The SEC also alleges that the defendants engaged in unregistered offers and sales of crypto asset securities, including Binance’s own assets, “BNB” and “BUSD.” In addition, their profit-generating programs, such as “BNB Vault” and “Simple Earn,” and a so-called “staking” investment scheme available on the Binance.US platform were all deemed illegal. This action, according to the SEC, has deprived investors of material information, including the risks and trends that impact the enterprise and an investment in these securities.
Furthermore, the SEC’s complaint states that BAM Trading and BAM Management misrepresented the control measures supposedly in place on the Binance.US platform, thereby raising approximately $200 million from private investors and attracting billions of dollars in trading volume.
The SEC’s lawsuit also describes a plan, allegedly designed and implemented by Zhao and Binance, to avoid U.S. regulation and maintain control over BAM Trading’s U.S. operations. This was accomplished by creating BAM Management and BAM Trading in the U.S., claiming these entities independently controlled the Binance.US platform’s operations.
The complaint suggests that Binance purposefully evaded U.S. regulatory oversight while providing securities-related services to U.S. customers. This alleged evasion allowed for the unsafe handling of billions of dollars of U.S. investor capital and non-compliance with proper registration, leading to a violation of the law.
Moreover, BAM Trading and BAM Management are accused of obtaining money through materially false and misleading statements and engaging in deceptive transactions. If these entities are not permanently restrained, the SEC fears a reasonable likelihood of continued violations of federal securities laws.
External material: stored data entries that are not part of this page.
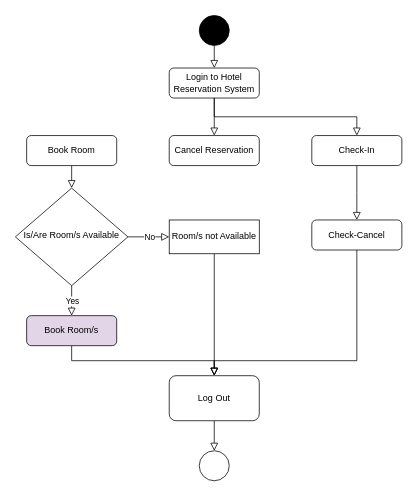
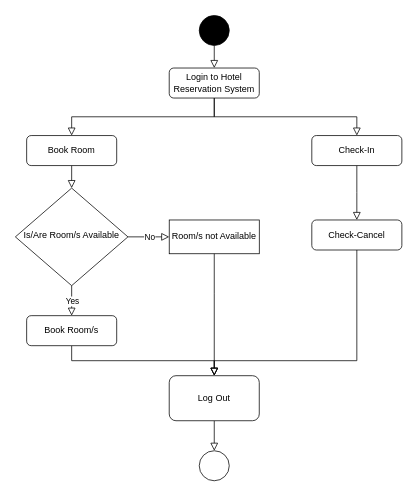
  <mxCell id="0" />
  <mxCell id="1" parent="0" />
+ <mxCell id="2" value="" style="rounded=0;html=1;jettySize=auto;orthogonalLoop=1;fontSize=11;endArrow=block;endFill=0;endSize=8;strokeWidth=1;shadow=0;labelBackgroundColor=none;edgeStyle=elbowEdgeStyle;entryX=0.5;entryY=0;entryDx=0;entryDy=0;elbow=vertical;labelBorderColor=none;" edge="1" parent="1" source="4" target="9"><mxGeometry relative="1" as="geometry"><mxPoint x="165" y="160" as="targetPoint" /></mxGeometry></mxCell>
  <mxCell id="3" value="" style="edgeStyle=elbowEdgeStyle;orthogonalLoop=1;jettySize=auto;html=1;rounded=0;elbow=vertical;shadow=0;strokeWidth=1;labelBackgroundColor=none;endFill=0;endArrow=block;endSize=8;labelBorderColor=none;" edge="1" parent="1" source="4" target="18"><mxGeometry relative="1" as="geometry" /></mxCell>
  <mxCell id="4" value="Login to Hotel Reservation System" style="rounded=1;whiteSpace=wrap;html=1;fontSize=12;glass=0;strokeWidth=1;shadow=0;labelBorderColor=none;" vertex="1" parent="1"><mxGeometry x="225" y="90" width="120" height="40" as="geometry" /></mxCell>
  <mxCell id="5" value="" style="edgeStyle=elbowEdgeStyle;rounded=0;jumpStyle=gap;orthogonalLoop=1;jettySize=auto;elbow=vertical;html=1;strokeColor=#000000;shadow=0;strokeWidth=1;labelBackgroundColor=none;endFill=0;endArrow=block;endSize=8;labelBorderColor=none;" edge="1" parent="1" source="6" target="21"><mxGeometry relative="1" as="geometry" /></mxCell>
- <mxCell id="6" value="Book Room/s" style="rounded=1;whiteSpace=wrap;html=1;fontSize=12;glass=0;strokeWidth=1;shadow=0;labelBorderColor=none;fillColor=#e1d5e7;" vertex="1" parent="1"><mxGeometry x="35" y="420" width="120" height="40" as="geometry" /></mxCell>
- <mxCell id="7" value="" style="rounded=0;html=1;jettySize=auto;orthogonalLoop=1;fontSize=11;endArrow=block;endFill=0;endSize=8;strokeWidth=1;shadow=0;labelBackgroundColor=none;edgeStyle=orthogonalEdgeStyle;exitX=0.5;exitY=1;exitDx=0;exitDy=0;labelBorderColor=none;" edge="1" parent="1" source="4" target="10"><mxGeometry relative="1" as="geometry"><mxPoint x="205" y="140" as="sourcePoint" /><mxPoint x="305" y="160" as="targetPoint" /></mxGeometry></mxCell>
+ <mxCell id="6" value="Book Room/s" style="rounded=1;whiteSpace=wrap;html=1;fontSize=12;glass=0;strokeWidth=1;shadow=0;labelBorderColor=none;" vertex="1" parent="1"><mxGeometry x="35" y="420" width="120" height="40" as="geometry" /></mxCell>
  <mxCell id="8" style="edgeStyle=orthogonalEdgeStyle;rounded=0;orthogonalLoop=1;jettySize=auto;html=1;exitX=0.5;exitY=1;exitDx=0;exitDy=0;entryX=0.5;entryY=0;entryDx=0;entryDy=0;shadow=0;strokeWidth=1;labelBackgroundColor=none;endFill=0;endArrow=block;endSize=8;labelBorderColor=none;" edge="1" parent="1" source="9" target="11"><mxGeometry relative="1" as="geometry" /></mxCell>
  <mxCell id="9" value="Book Room&lt;br&gt;" style="rounded=1;whiteSpace=wrap;html=1;fontSize=12;glass=0;strokeWidth=1;shadow=0;labelBorderColor=none;" vertex="1" parent="1"><mxGeometry x="35" y="180" width="120" height="40" as="geometry" /></mxCell>
- <mxCell id="10" value="Cancel Reservation" style="rounded=1;whiteSpace=wrap;html=1;fontSize=12;glass=0;strokeWidth=1;shadow=0;labelBorderColor=none;" vertex="1" parent="1"><mxGeometry x="225" y="180" width="120" height="40" as="geometry" /></mxCell>
  <mxCell id="11" value="Is/Are Room/s Available" style="rhombus;whiteSpace=wrap;html=1;shadow=0;fontFamily=Helvetica;fontSize=12;align=center;strokeWidth=1;spacing=6;spacingTop=-4;labelBorderColor=none;" vertex="1" parent="1"><mxGeometry x="20" y="250" width="150" height="130" as="geometry" /></mxCell>
  <mxCell id="12" value="" style="endArrow=block;html=1;exitX=1;exitY=0.5;exitDx=0;exitDy=0;entryX=0;entryY=0.5;entryDx=0;entryDy=0;rounded=0;shadow=0;strokeWidth=1;labelBackgroundColor=none;endFill=0;endSize=8;labelBorderColor=none;" edge="1" parent="1" source="11" target="16"><mxGeometry relative="1" as="geometry"><mxPoint x="175" y="340" as="sourcePoint" /><mxPoint x="225" y="295" as="targetPoint" /></mxGeometry></mxCell>
  <mxCell id="13" value="No" style="edgeLabel;resizable=0;html=1;align=center;verticalAlign=middle;labelBorderColor=none;" connectable="0" vertex="1" parent="12"><mxGeometry relative="1" as="geometry" /></mxCell>
  <mxCell id="14" value="" style="endArrow=block;html=1;exitX=0.5;exitY=1;exitDx=0;exitDy=0;entryX=0.5;entryY=0;entryDx=0;entryDy=0;rounded=0;shadow=0;strokeWidth=1;labelBackgroundColor=none;endFill=0;endSize=8;labelBorderColor=none;" edge="1" parent="1" source="11" target="6"><mxGeometry relative="1" as="geometry"><mxPoint x="90" y="390" as="sourcePoint" /><mxPoint x="95" y="400" as="targetPoint" /><Array as="points"><mxPoint x="95" y="380" /></Array></mxGeometry></mxCell>
  <mxCell id="15" value="Yes" style="edgeLabel;resizable=0;html=1;align=center;verticalAlign=middle;labelBorderColor=none;" connectable="0" vertex="1" parent="14"><mxGeometry relative="1" as="geometry" /></mxCell>
  <mxCell id="16" value="Room/s not Available" style="whiteSpace=wrap;html=1;fontSize=12;glass=0;strokeWidth=1;shadow=0;labelBorderColor=none;rounded=0;" vertex="1" parent="1"><mxGeometry x="225" y="292.5" width="120" height="45" as="geometry" /></mxCell>
  <mxCell id="17" value="" style="edgeStyle=elbowEdgeStyle;rounded=0;orthogonalLoop=1;jettySize=auto;elbow=vertical;html=1;strokeColor=#000000;shadow=0;strokeWidth=1;labelBackgroundColor=none;endFill=0;endArrow=block;endSize=8;labelBorderColor=none;" edge="1" parent="1" source="18" target="19"><mxGeometry relative="1" as="geometry" /></mxCell>
  <mxCell id="18" value="Check-In" style="whiteSpace=wrap;html=1;rounded=1;shadow=0;strokeWidth=1;glass=0;labelBorderColor=none;" vertex="1" parent="1"><mxGeometry x="415" y="180" width="120" height="40" as="geometry" /></mxCell>
  <mxCell id="19" value="Check-Cancel" style="whiteSpace=wrap;html=1;rounded=1;shadow=0;strokeWidth=1;glass=0;labelBorderColor=none;" vertex="1" parent="1"><mxGeometry x="415" y="292.5" width="120" height="40" as="geometry" /></mxCell>
  <mxCell id="20" style="edgeStyle=elbowEdgeStyle;rounded=0;jumpStyle=gap;orthogonalLoop=1;jettySize=auto;elbow=vertical;html=1;exitX=0.5;exitY=1;exitDx=0;exitDy=0;entryX=0.5;entryY=0;entryDx=0;entryDy=0;strokeColor=#000000;shadow=0;strokeWidth=1;labelBackgroundColor=none;endFill=0;endArrow=block;endSize=8;" edge="1" parent="1" source="21" target="26"><mxGeometry relative="1" as="geometry" /></mxCell>
  <mxCell id="21" value="Log Out" style="whiteSpace=wrap;html=1;rounded=1;shadow=0;strokeWidth=1;glass=0;labelBorderColor=none;" vertex="1" parent="1"><mxGeometry x="225" y="500" width="120" height="60" as="geometry" /></mxCell>
  <mxCell id="22" value="" style="rounded=0;html=1;jettySize=auto;orthogonalLoop=1;fontSize=11;endArrow=block;endFill=0;endSize=8;strokeWidth=1;shadow=0;labelBackgroundColor=none;edgeStyle=orthogonalEdgeStyle;exitX=0.5;exitY=1;exitDx=0;exitDy=0;entryX=0.5;entryY=0;entryDx=0;entryDy=0;labelBorderColor=none;" edge="1" parent="1" source="16" target="21"><mxGeometry relative="1" as="geometry"><mxPoint x="295" y="140" as="sourcePoint" /><mxPoint x="295" y="190" as="targetPoint" /><Array as="points"><mxPoint x="285" y="390" /><mxPoint x="285" y="390" /></Array></mxGeometry></mxCell>
  <mxCell id="23" value="" style="rounded=0;html=1;jettySize=auto;orthogonalLoop=1;fontSize=11;endArrow=block;endFill=0;endSize=8;strokeWidth=1;shadow=0;labelBackgroundColor=none;edgeStyle=orthogonalEdgeStyle;exitX=0.5;exitY=1;exitDx=0;exitDy=0;labelBorderColor=none;" edge="1" parent="1" source="19"><mxGeometry relative="1" as="geometry"><mxPoint x="347" y="205" as="sourcePoint" /><mxPoint x="285" y="500" as="targetPoint" /><Array as="points"><mxPoint x="475" y="480" /><mxPoint x="285" y="480" /></Array></mxGeometry></mxCell>
  <mxCell id="24" style="edgeStyle=elbowEdgeStyle;rounded=0;jumpStyle=gap;orthogonalLoop=1;jettySize=auto;elbow=vertical;html=1;exitX=0.5;exitY=1;exitDx=0;exitDy=0;entryX=0.5;entryY=0;entryDx=0;entryDy=0;strokeColor=#000000;shadow=0;strokeWidth=1;labelBackgroundColor=none;endFill=0;endArrow=block;endSize=8;" edge="1" parent="1" source="25" target="4"><mxGeometry relative="1" as="geometry" /></mxCell>
  <mxCell id="25" value="" style="ellipse;whiteSpace=wrap;html=1;aspect=fixed;fillColor=#000000;" vertex="1" parent="1"><mxGeometry x="265" y="20" width="40" height="40" as="geometry" /></mxCell>
  <mxCell id="26" value="" style="ellipse;whiteSpace=wrap;html=1;aspect=fixed;fillColor=#FFFFFF;" vertex="1" parent="1"><mxGeometry x="265" y="600" width="40" height="40" as="geometry" /></mxCell>
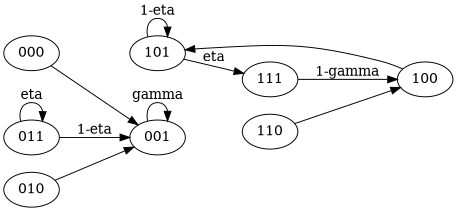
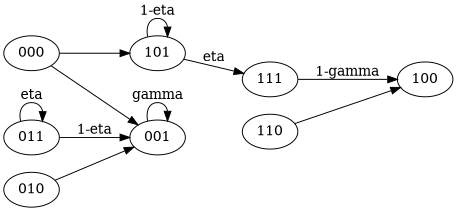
  digraph {
    rankdir=LR
    000
    001
    011
    010
    100
    101
    111
    110
    000 -> 001
    001 -> 001 [label=gamma]
    011 -> 001 [label="1-eta"]
    011 -> 011 [label=eta]
    010 -> 001
-   100 -> 101
+   000 -> 101
    101 -> 101 [label="1-eta"]
    101 -> 111 [label=eta]
    111 -> 100 [label="1-gamma"]
    110 -> 100
  }
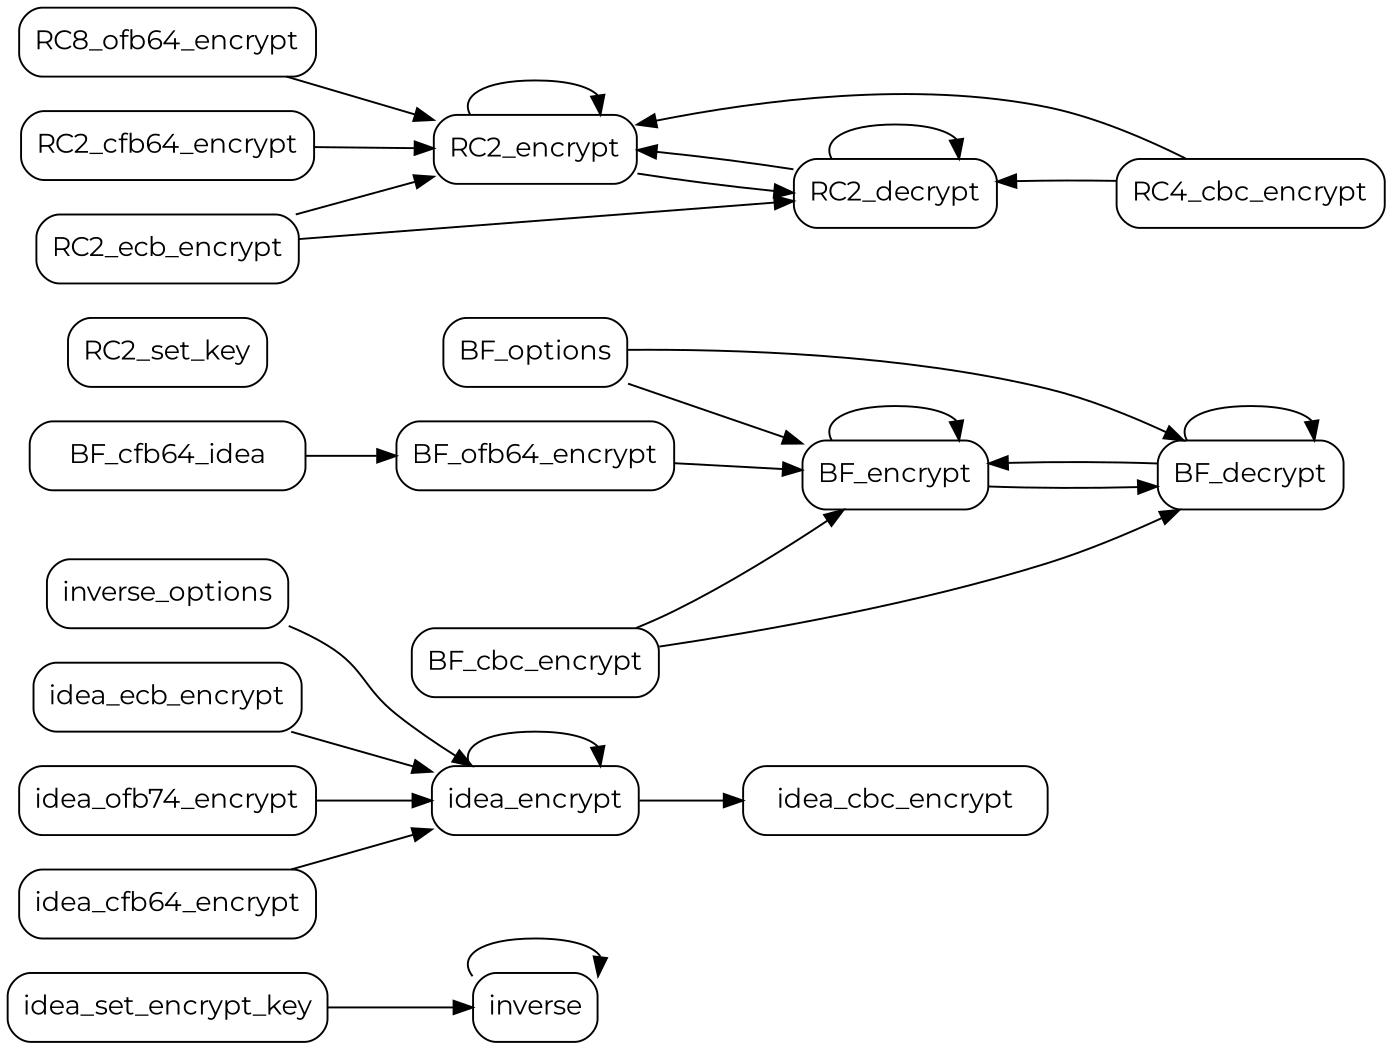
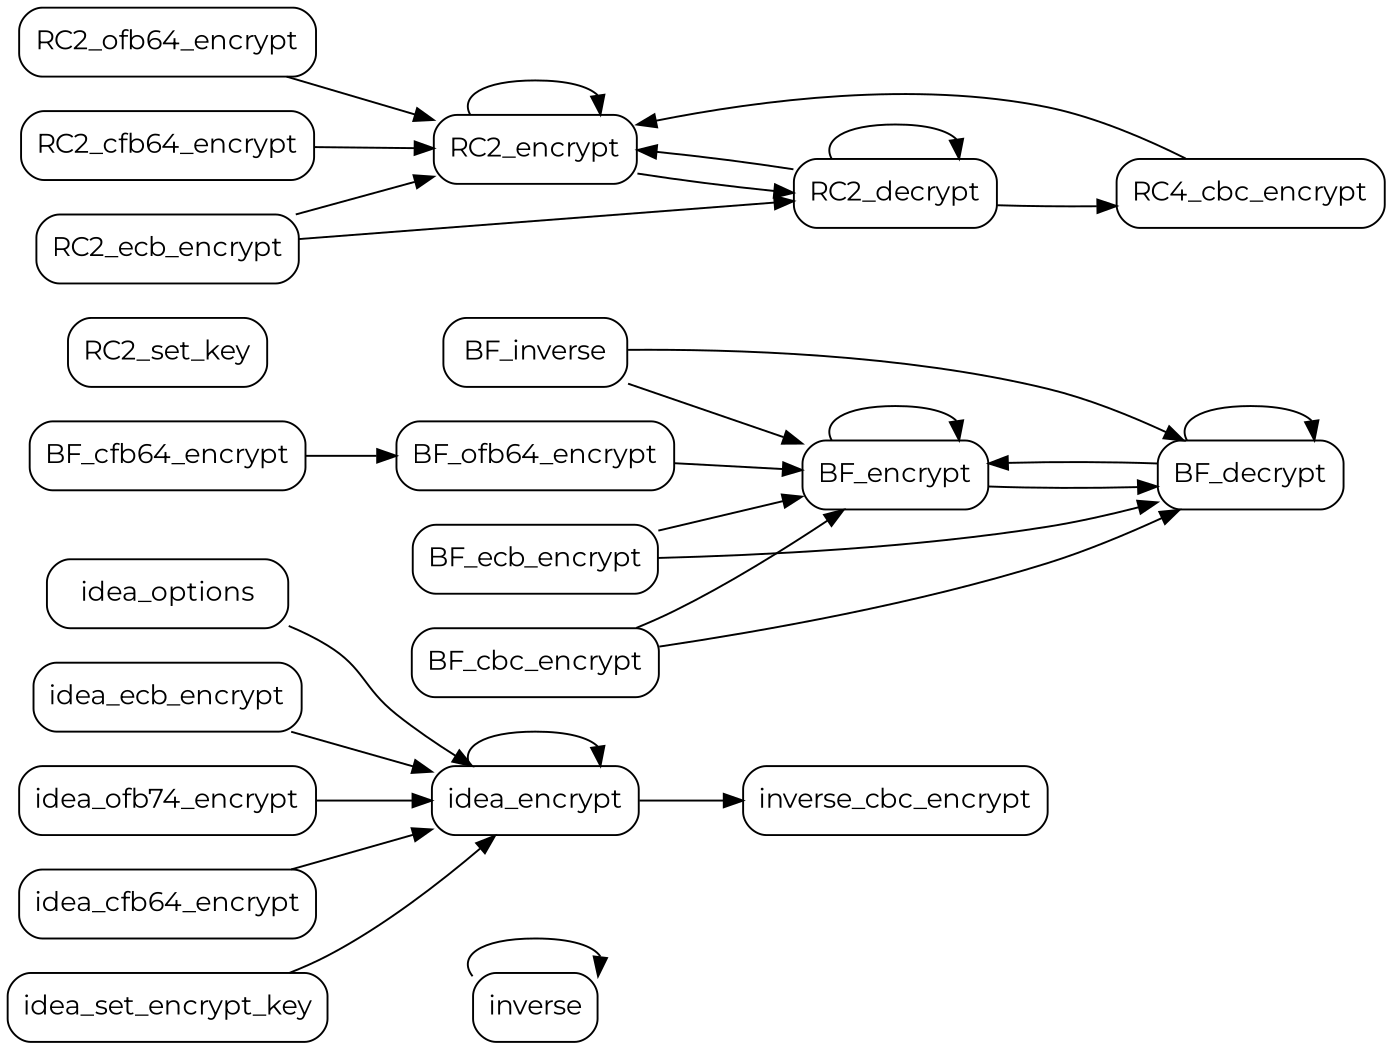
  digraph {
    fontname=Montserrat
    rankdir=LR
    node [fontname=Montserrat shape=box style=rounded]
    edge [fontname=Montserrat]
-   idea_options [label=inverse_options]
+   idea_options
    idea_encrypt
-   idea_cbc_encrypt
+   idea_cbc_encrypt [label=inverse_cbc_encrypt]
    idea_ecb_encrypt
    n5 [label=idea_ofb74_encrypt]
    idea_cfb64_encrypt
    idea_set_encrypt_key
    inverse
-   BF_cfb64_encrypt [label=BF_cfb64_idea]
+   BF_cfb64_encrypt
    BF_ofb64_encrypt
    BF_encrypt
    BF_decrypt
-   BF_options
+   BF_options [label=BF_inverse]
+   BF_ecb_encrypt
    BF_cbc_encrypt
    RC2_set_key
-   RC2_ofb64_encrypt [label=RC8_ofb64_encrypt]
+   RC2_ofb64_encrypt
    RC2_encrypt
    RC2_decrypt
    RC2_cfb64_encrypt
    RC2_ecb_encrypt
    n22 [label=RC4_cbc_encrypt]
    idea_options -> idea_encrypt
    idea_encrypt -> idea_encrypt
    idea_encrypt -> idea_cbc_encrypt
    idea_ecb_encrypt -> idea_encrypt
    n5 -> idea_encrypt
    idea_cfb64_encrypt -> idea_encrypt
-   idea_set_encrypt_key -> inverse
+   idea_set_encrypt_key -> idea_encrypt
    inverse -> inverse
    BF_cfb64_encrypt -> BF_ofb64_encrypt
    BF_ofb64_encrypt -> BF_encrypt
    BF_encrypt -> BF_encrypt
    BF_encrypt -> BF_decrypt
    BF_decrypt -> BF_encrypt
    BF_decrypt -> BF_decrypt
    BF_options -> BF_encrypt
    BF_options -> BF_decrypt
+   BF_ecb_encrypt -> BF_encrypt
+   BF_ecb_encrypt -> BF_decrypt
    BF_cbc_encrypt -> BF_encrypt
    BF_cbc_encrypt -> BF_decrypt
    RC2_ofb64_encrypt -> RC2_encrypt
    RC2_encrypt -> RC2_encrypt
    RC2_encrypt -> RC2_decrypt
    RC2_decrypt -> RC2_encrypt
    RC2_decrypt -> RC2_decrypt
    RC2_cfb64_encrypt -> RC2_encrypt
    RC2_ecb_encrypt -> RC2_encrypt
    RC2_ecb_encrypt -> RC2_decrypt
    n22 -> RC2_encrypt
-   n22 -> RC2_decrypt
+   RC2_decrypt -> n22
  }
In response to these allegations, the SEC is seeking a final judgment to permanently enjoin Binance and its affiliates from committing further violations of federal securities laws. They also seek an order for the defendants to disgorge their ill-gotten gains with prejudgment interest and impose civil money penalties.
This lawsuit marks a significant development in the ongoing tension between the rapidly evolving cryptocurrency industry and regulatory authorities. It underscores the importance of regulatory compliance for all entities operating within the crypto space, particularly those serving U.S. customers.